八郎は、散々甘いことを言っておりましたが、ここでは黙って横に座っているだけ。むしろ喜美子が機転と風格を見せつけております。
百合子もお祝いをする。そうなりますが、マツがおかしいのです。
何かを拾い、見つけます。
こういうところが丁寧な作りなんだなぁ。
マツが喉を痛め、声が出なくてイラ立っていると喜美子が笑いながら語る。この前もネズミ相手に大変だった。
と、ここで、マツがホウキで武装して鮫島を襲撃したぁ!
どうした何があった?
止めた直子にもビンタや、平手打ち!
「お母ちゃん……」
全員唖然。
何があったかわからぬまま、マツは奥へと向かいます。
ここで直子は、ふてぶてしい顔をして、腹から詰め物を出すのでした。
なんやこのカス……。
敢えて波乱を巻き起こす覚悟
先週の時点で、三津はアンチが多くなると書いてきましたが、ここまで来ると、もう公式発表されています。
◆「スカーレット」黒島結菜“嫌われ役”も覚悟 喜美子&八郎に“波乱”「三津が自分の気持ちを優先し…」
「三津という役は人によって凄く好かれるか、凄く嫌われちゃうか、分かれるんじゃないかと思います」と“嫌われ役”も覚悟している様子。
アンチというか、ネット投稿は、ともかく嫌われ者は出すなという方向へ向かいがち。
このキャラ、作品、女優、脚本家。これを叩いていい。むしろ叩くことで盛り上がる。
その逆も然り。そうなると、攻撃的になって迷走し、何をしているのかわからなくなる。いわば【エコーチェンバー】が、ネット時代の宿命になりつつある。

============

設問:
(1) ページ本文のうち、「ここで直子は、ふてぶてしい顔をして、腹から詰め物を出すのでした。」から「津が自分の気持ちを優先し…」」までの部分を、一字一句違えずに書き写しなさい。
(2) ページ本文によると、マツがホウキで武装して襲撃した相手は誰か。

============

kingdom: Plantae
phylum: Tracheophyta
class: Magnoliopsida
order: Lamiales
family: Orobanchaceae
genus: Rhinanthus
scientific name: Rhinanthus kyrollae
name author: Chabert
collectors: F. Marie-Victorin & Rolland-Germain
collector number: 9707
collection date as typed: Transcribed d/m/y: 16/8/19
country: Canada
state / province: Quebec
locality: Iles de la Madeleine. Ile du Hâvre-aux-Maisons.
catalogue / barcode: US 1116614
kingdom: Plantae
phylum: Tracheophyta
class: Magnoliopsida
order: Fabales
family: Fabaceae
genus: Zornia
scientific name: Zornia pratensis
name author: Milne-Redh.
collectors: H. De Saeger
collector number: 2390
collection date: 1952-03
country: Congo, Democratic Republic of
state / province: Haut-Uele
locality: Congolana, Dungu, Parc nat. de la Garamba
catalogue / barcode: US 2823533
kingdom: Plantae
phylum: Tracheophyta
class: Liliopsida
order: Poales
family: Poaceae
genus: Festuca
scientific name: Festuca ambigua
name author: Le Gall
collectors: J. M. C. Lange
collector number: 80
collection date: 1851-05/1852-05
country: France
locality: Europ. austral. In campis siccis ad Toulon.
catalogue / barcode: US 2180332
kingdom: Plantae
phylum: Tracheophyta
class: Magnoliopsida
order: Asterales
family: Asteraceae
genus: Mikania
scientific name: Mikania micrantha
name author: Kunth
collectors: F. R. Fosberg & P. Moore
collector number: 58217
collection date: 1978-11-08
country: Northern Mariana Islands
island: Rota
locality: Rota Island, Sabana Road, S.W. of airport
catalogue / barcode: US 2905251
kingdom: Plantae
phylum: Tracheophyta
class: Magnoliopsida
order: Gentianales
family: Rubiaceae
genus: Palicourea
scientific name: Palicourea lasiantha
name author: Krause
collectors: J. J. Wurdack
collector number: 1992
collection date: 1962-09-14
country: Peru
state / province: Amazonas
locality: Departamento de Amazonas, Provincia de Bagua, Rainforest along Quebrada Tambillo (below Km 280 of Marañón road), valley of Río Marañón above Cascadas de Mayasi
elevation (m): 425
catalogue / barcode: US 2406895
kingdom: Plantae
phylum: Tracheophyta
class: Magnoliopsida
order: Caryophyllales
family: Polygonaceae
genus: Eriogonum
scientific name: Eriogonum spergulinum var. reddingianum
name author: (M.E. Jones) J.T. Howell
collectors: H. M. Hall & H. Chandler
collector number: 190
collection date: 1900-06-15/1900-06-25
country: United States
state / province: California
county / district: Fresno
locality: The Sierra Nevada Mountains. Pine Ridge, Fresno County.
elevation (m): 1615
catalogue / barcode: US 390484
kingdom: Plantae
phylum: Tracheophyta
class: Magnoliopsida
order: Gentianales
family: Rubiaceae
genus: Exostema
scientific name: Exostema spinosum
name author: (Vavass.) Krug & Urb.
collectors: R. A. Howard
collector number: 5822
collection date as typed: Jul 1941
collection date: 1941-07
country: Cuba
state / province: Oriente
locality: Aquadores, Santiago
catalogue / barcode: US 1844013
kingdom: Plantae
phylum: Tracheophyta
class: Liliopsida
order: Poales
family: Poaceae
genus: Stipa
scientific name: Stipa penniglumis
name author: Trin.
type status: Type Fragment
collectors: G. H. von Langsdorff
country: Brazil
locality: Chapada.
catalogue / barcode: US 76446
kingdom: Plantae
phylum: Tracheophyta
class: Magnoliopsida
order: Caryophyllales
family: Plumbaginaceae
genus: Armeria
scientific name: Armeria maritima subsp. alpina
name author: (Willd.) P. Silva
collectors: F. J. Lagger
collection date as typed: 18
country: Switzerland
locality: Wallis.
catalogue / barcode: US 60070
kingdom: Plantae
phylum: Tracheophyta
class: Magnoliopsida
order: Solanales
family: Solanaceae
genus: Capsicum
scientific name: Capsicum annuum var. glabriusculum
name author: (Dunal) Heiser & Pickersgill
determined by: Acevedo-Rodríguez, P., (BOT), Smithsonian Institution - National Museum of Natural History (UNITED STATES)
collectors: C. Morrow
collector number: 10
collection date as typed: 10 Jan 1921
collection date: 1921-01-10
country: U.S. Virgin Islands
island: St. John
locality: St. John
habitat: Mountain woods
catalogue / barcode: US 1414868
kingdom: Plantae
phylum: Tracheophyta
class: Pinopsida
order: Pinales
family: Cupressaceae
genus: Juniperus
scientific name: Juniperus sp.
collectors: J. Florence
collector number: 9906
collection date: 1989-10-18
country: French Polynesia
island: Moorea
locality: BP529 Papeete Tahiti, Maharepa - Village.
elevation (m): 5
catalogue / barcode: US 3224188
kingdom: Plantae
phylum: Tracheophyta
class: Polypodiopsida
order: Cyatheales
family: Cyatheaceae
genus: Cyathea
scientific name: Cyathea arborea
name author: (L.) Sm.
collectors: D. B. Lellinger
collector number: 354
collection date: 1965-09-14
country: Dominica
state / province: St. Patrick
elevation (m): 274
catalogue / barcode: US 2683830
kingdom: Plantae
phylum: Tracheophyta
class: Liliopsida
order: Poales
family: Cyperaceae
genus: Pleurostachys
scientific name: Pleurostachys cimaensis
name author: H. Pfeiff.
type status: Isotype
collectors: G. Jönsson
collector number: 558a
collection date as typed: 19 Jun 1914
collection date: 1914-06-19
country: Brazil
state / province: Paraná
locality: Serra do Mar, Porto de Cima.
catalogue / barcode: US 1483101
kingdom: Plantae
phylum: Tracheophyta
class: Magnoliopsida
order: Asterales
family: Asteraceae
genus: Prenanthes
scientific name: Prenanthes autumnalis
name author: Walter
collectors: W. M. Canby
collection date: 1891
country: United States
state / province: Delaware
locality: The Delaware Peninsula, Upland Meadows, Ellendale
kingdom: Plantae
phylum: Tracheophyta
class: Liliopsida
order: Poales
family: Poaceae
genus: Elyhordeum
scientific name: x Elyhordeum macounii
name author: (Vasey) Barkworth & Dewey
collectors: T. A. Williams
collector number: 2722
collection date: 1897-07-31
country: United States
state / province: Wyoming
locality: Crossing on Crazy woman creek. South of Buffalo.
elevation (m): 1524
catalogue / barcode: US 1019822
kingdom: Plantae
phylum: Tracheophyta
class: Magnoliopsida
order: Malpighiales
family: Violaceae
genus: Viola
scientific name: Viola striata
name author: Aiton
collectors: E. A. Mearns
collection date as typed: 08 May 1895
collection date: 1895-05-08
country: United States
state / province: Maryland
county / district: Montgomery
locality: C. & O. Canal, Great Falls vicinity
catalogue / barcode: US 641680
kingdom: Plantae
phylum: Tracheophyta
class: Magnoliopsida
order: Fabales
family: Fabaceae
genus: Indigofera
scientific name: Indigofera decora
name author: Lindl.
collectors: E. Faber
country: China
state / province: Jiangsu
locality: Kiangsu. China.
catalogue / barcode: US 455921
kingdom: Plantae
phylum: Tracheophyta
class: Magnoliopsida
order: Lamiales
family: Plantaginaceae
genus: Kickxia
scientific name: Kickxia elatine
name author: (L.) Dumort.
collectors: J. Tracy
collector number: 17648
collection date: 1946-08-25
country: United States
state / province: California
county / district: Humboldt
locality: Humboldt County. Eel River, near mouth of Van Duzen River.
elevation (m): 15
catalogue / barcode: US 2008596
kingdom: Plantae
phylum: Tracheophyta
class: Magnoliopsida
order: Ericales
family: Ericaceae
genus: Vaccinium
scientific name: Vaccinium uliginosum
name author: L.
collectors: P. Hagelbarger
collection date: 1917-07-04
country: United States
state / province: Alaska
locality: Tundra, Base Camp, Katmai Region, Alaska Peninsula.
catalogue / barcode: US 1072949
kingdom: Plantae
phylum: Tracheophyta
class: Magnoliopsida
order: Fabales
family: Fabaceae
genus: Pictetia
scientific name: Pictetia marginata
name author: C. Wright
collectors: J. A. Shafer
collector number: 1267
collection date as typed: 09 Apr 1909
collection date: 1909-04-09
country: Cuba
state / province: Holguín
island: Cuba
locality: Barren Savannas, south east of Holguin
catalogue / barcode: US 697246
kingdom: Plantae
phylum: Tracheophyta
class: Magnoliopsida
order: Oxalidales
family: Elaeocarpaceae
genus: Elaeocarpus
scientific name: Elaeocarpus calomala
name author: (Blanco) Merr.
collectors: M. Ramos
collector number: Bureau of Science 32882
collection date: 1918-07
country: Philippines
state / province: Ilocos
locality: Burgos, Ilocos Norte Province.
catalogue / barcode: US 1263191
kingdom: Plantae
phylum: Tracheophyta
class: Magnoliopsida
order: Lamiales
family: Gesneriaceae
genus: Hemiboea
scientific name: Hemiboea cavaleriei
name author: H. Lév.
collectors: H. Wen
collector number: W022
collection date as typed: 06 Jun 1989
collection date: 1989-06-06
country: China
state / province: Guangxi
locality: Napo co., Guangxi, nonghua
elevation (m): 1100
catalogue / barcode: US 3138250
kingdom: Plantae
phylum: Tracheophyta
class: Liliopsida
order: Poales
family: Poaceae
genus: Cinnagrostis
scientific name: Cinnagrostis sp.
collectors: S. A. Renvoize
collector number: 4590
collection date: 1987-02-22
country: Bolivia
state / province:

============

設問別の解答:
(1)
ここで直子は、ふてぶてしい顔をして、腹から詰め物を出すのでした。
なんやこのカス……。
敢えて波乱を巻き起こす覚悟
先週の時点で、三津はアンチが多くなると書いてきましたが、ここまで来ると、もう公式発表されています。
◆「スカーレット」黒島結菜“嫌われ役”も覚悟 喜美子&八郎に“波乱”「三津が自分の気持ちを優先し…」

(2) 鮫島